Dang! I N&P'd this after this discussion and all four SATA ports worked. Now the fourth port is gone in Windows again! I can pull the third HDD drive out of the fourth port and put it in place of the DVD and it works but the DVD doesn't work in the fourth port. Again - Anything in the fourth port shows up in the BIOS and Linux and after a fresh Win10 install but disappears somewhere along the line. Again - WTF Windows????
 
It's possible it's hardware. The linux drivers may not be "sophisticated" enough.

For example:
You install a (unknown to you at the time, defective) video card. You boot into Windows and everything seems fine. It's running the Microsoft Basic Display Adapter Driver however. So you download and install the real driver and the video goes tits up. You install in another system, same thing. Different drivers, same thing. You install another identical card. Works perfect.
 
Does SDIO show any alternative driver you can try? Older version maybe?

Nope - Nothing.

maybe the port is failing and only windows trips it.

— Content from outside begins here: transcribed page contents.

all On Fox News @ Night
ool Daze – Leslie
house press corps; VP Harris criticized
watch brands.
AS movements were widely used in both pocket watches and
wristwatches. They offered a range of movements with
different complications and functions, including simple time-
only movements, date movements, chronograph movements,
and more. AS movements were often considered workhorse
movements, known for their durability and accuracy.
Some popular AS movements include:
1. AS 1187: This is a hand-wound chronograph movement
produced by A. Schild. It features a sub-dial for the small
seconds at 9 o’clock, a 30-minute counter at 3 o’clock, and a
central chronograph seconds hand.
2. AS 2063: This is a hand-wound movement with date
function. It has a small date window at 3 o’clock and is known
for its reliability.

Could well be but see below....

You may have no choice but to consider that 4th port defective, and adjust accordingly.

Yep - That's the plan until replacing the machine. Funny thing is I've tried a SATA PCI expansion card in the past and it has failed to respond after awhile also (???).
 
That's positively screaming some sort of strange mainboard fault. It's almost like the systembus cannot handle that many devices. I suspect you'd have the same problems on Linux too if left to run long enough.

Wait... did you try a new SATA cable?
 
That's positively screaming some sort of strange mainboard fault. It's almost like the systembus cannot handle that many devices. I suspect you'd have the same problems on Linux too if left to run long enough.

Wait... did you try a new SATA cable?

Different cables have been tried and I've used the working DVD player and cable without it being seen on port 3 but works fine on port 1 (boot drive is port 0). Before it boots I can read the hard drive specs (and I've tried a bunch of drives) in the BIOS and Linux reads and writes to it for as long as I've run it (1+ hours) where in Windows it never is seen.

(Things that make you go hmmm.......)
 
I've never seen this before in a Dell, I have seen this before in an ASUS. The SATA 3 controller ports would pull this crap, but the other SATA ports were SATA 2 and worked fine.

Does that platform have more than one SATA controller? It may be that one of them is faulty.